- Jason Levien is CEO of DC United and owns part of Swansea City and the Brisbane Bullets.
- DC United’s former general counsel made a whistleblower complaint against him in New York.
- The state declined to intervene, but the whistleblower is continuing to pursue the claim.
Jason Levien, a co-owner of Washington DC’s $700 million Major League Soccer team and an investor in professional sports teams in the UK and Australia, has been accused by his company’s former top lawyer of cheating on his taxes.
Levien lied to New York officials by claiming to live in Florida for years to avoid $2.5 million to $5.2 million in city and state taxes, according to a recently unsealed complaint obtained by Insider. The lawsuit was brought by Christopher Deubert, who until last year was the top lawyer for Levien’s DC United soccer club.

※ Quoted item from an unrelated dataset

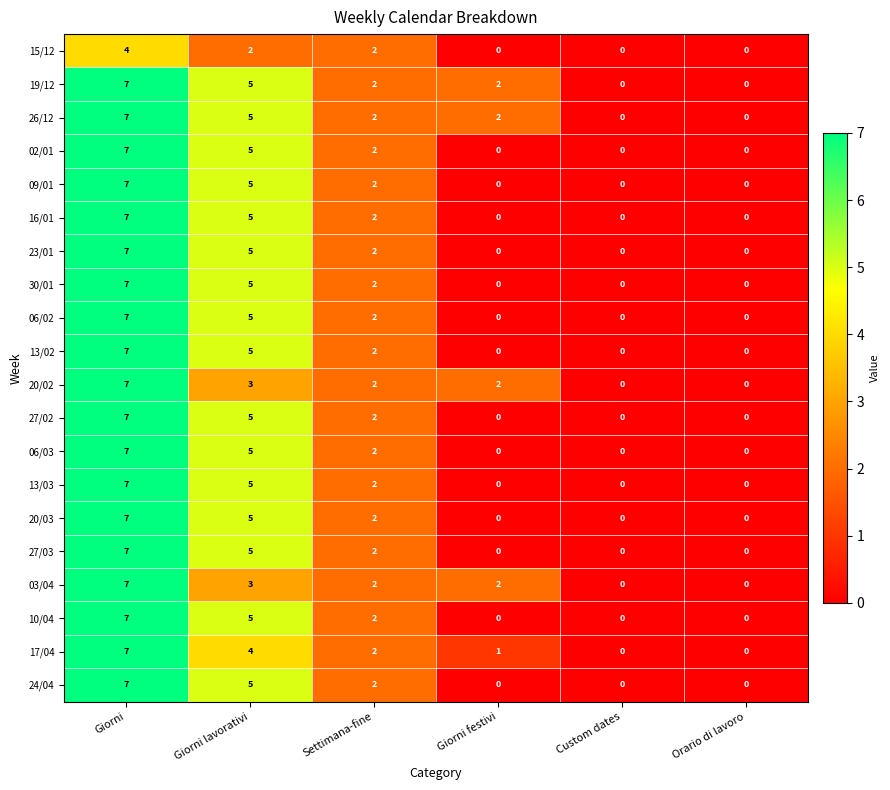

How many 16/01 values are between 0 and 5?

5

The case, brought under New York’s False Claims Act, was filed last year under seal. It was recently unsealed after the state attorney general declined to intervene in the case. A whistleblower can keep pursuing a case even if the state passes on it, however, and is entitled to a share of whatever is recovered.

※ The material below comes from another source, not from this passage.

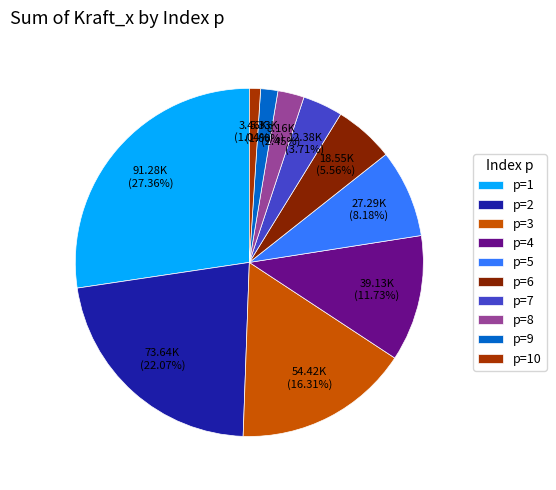

Count the number of slices in the pie.

10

“Levien, born and bred in Manhattan, has maintained his principal residence in Manhattan for nearly all his life, until recently moving to Washington, DC full-time,” the complaint says. It says he made “an estimated $2 million to $4 million” a year.
The complaint also indicates that Deubert has filed a similar whistleblower case in Washington, DC.
Deubert alleges that there is “considerable evidence,” including public records and media interviews, that shows Levien has never lived in Florida, and claims that Levien’s accountant told Deubert that “Levien uses his parents’ residence,” a Boca Raton condo, “for tax purposes.”
Levien, a former NBA agent who got into management roles in the late 2000s, has been growing his sports portfolio over the past decade. In 2016, he bought into Swansea City, a Welsh club which was relegated from the Premier League in 2018 and currently plays in the second-tier Championship.
In 2021, the BBC reported he was the team’s majority owner and claimed to have invested “tens of millions” into the team even as it has hemorrhaged cash during the pandemic.
He also hasn’t left basketball behind. In 2019, he and former NBA shooting guard Kevin Martin led a consortium that bought a 75% stake of the Brisbane Bullets, part of Australia’s National Basketball League.
When he bought into DC United in 2012, Forbes reported that the team was valued at $50 million. That value has soared: Sportico reported in September that DC United is worth $700 million, making it the sixth most valuable MLS team.
Levien and Indonesian businessman Erick Thohir jointly owned 60% of the team when they first bought a stake, according to Forbes. Thohir was bought out in 2018.
Levien also has investments outside of sports. His company Neksepo Ventures listed holdings including Masterclass and Immortals Gaming Club, an esports venture. And a 2019 story in the Washington Business Journal about him selling a condo he used as a guest house for clients and friends for $2.85 million said he has other properties in the District.
Deubert declined to comment, as did his lawyer, Adam Pollock. Levien didn’t reply to a request for comment.